(Source data)
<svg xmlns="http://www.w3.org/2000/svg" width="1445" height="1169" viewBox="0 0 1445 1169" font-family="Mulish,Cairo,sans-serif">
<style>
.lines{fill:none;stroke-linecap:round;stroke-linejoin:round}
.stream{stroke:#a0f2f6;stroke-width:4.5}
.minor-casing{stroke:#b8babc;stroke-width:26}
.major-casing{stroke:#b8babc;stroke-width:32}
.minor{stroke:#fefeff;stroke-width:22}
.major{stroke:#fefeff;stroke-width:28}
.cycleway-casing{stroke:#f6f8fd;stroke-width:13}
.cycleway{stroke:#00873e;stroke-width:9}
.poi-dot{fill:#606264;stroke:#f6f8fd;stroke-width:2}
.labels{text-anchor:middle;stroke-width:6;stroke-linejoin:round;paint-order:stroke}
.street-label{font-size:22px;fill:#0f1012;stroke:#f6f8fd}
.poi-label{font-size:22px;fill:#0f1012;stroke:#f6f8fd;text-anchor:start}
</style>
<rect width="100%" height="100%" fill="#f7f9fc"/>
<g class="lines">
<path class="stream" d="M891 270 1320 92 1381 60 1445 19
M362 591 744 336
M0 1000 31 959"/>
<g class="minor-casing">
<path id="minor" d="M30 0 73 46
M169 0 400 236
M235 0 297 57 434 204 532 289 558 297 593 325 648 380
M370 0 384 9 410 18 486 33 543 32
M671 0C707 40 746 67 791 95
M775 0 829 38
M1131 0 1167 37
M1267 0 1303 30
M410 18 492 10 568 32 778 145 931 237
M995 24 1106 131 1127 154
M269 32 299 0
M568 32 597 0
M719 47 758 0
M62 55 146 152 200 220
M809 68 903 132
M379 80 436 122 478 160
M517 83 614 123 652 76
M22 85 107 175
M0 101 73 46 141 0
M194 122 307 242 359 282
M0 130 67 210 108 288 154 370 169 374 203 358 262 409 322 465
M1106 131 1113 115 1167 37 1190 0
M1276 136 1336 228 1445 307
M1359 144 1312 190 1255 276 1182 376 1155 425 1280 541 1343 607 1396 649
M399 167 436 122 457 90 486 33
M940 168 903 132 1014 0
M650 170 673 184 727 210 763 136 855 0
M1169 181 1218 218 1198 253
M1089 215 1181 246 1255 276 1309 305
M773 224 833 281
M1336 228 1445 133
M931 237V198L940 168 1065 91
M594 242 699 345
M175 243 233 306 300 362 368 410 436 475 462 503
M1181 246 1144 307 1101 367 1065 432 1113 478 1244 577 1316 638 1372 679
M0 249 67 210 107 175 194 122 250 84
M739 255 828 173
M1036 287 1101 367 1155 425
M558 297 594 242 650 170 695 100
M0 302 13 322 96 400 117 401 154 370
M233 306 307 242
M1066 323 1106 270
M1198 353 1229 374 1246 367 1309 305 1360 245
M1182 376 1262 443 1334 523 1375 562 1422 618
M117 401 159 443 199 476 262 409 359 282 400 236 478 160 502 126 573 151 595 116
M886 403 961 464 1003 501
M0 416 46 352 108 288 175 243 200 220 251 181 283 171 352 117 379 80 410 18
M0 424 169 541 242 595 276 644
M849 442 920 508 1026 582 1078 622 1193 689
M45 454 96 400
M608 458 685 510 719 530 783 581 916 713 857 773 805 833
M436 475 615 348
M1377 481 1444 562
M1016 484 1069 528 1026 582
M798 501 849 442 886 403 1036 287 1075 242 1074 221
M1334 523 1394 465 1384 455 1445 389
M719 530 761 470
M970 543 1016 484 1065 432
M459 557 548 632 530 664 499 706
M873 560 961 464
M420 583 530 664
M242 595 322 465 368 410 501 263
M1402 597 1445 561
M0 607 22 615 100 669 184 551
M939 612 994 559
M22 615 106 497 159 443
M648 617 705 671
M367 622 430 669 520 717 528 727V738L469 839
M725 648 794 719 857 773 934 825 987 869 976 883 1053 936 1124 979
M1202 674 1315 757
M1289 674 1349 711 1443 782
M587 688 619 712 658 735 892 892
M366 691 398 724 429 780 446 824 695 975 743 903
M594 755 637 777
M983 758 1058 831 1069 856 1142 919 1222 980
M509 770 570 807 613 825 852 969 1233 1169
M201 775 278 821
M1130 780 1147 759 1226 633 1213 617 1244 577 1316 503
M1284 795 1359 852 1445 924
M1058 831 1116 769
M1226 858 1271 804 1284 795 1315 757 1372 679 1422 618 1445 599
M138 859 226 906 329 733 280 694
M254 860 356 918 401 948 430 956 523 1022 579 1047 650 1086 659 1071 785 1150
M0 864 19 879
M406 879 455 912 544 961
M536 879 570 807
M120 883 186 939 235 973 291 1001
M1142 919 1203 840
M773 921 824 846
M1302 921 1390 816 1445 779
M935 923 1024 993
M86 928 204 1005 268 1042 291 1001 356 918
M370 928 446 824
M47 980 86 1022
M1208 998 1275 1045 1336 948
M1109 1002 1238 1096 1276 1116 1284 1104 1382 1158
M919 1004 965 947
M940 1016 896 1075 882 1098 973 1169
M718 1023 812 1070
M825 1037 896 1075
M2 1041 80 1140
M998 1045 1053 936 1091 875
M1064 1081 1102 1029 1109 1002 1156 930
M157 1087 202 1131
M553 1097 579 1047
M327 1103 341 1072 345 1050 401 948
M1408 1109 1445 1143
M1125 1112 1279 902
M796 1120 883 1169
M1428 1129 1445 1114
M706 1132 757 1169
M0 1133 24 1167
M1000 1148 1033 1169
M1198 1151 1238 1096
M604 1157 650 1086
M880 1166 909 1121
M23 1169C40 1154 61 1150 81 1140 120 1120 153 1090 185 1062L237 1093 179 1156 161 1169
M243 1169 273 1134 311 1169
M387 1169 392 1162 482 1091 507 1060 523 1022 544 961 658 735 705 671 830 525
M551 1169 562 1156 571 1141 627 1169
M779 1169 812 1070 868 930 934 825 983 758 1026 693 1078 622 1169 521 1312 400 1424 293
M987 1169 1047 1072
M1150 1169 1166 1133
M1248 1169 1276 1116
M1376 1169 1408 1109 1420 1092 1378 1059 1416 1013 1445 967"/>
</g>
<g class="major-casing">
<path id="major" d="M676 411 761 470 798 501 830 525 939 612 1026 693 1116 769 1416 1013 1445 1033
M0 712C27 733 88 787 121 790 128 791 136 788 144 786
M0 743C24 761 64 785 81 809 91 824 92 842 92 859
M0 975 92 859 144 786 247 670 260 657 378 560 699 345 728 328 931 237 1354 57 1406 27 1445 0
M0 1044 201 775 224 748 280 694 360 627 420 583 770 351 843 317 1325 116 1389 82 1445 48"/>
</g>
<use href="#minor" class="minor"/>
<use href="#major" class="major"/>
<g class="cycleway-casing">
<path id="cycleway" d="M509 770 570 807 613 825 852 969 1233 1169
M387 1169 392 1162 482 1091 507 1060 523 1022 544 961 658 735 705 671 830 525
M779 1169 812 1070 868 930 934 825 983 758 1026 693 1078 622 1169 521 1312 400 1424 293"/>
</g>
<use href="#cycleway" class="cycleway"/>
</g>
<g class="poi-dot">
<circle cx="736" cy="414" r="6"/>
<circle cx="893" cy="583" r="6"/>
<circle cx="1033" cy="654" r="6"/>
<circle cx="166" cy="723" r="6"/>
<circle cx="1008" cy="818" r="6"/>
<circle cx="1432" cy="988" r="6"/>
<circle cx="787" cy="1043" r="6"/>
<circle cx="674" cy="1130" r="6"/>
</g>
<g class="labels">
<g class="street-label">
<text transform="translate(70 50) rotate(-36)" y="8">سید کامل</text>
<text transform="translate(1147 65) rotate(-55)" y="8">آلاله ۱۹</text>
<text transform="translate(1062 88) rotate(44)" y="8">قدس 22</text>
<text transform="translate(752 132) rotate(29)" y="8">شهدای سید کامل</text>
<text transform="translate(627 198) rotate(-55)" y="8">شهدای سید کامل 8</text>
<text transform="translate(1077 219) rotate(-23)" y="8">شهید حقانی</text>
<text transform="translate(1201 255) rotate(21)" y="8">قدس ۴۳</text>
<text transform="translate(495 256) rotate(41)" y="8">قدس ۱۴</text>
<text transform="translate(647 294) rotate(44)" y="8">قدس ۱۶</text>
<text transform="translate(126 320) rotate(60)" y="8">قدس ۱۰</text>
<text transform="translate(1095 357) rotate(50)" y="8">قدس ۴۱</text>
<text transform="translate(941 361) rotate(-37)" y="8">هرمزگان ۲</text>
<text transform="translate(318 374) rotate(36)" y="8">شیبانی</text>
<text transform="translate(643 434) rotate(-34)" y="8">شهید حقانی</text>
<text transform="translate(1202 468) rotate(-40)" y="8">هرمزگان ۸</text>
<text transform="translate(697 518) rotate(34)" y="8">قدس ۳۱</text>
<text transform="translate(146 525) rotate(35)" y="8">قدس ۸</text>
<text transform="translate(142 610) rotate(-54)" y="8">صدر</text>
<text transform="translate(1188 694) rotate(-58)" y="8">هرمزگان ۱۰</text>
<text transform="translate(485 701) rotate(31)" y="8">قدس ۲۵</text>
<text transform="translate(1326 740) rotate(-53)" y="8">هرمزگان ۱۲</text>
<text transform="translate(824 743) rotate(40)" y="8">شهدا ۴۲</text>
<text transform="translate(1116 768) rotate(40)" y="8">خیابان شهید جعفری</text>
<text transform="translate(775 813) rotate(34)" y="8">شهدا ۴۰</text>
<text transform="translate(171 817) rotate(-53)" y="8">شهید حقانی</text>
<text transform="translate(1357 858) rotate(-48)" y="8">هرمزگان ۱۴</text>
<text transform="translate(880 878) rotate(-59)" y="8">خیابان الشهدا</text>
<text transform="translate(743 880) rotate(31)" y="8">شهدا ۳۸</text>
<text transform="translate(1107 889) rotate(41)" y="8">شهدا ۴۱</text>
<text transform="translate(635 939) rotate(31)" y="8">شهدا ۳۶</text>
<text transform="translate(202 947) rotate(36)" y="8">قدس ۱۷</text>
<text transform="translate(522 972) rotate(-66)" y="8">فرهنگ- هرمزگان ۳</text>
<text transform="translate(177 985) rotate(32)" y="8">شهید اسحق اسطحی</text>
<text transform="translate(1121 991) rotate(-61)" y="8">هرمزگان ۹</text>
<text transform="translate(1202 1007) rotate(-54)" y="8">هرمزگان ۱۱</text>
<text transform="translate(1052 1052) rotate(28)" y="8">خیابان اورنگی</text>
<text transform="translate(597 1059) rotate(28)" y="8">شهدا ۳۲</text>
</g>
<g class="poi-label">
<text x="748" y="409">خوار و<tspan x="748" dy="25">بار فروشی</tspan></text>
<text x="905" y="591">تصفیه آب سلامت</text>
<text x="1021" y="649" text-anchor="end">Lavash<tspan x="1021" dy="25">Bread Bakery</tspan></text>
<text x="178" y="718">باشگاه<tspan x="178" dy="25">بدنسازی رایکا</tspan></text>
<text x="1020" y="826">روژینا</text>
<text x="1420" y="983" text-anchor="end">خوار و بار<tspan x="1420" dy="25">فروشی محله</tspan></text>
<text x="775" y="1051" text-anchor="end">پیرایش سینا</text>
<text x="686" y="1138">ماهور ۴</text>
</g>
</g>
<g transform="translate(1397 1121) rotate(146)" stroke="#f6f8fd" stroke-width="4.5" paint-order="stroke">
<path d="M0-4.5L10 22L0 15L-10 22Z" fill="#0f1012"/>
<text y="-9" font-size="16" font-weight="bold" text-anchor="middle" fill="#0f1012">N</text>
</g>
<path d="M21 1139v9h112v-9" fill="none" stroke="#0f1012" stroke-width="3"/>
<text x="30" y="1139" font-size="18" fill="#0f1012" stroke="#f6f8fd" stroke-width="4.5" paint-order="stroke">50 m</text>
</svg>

TRY IT: Could you copy every line from the records that mentions the word "middle"?

REPLY:
.labels{text-anchor:middle;stroke-width:6;stroke-linejoin:round;paint-order:stroke}
<text y="-9" font-size="16" font-weight="bold" text-anchor="middle" fill="#0f1012">N</text>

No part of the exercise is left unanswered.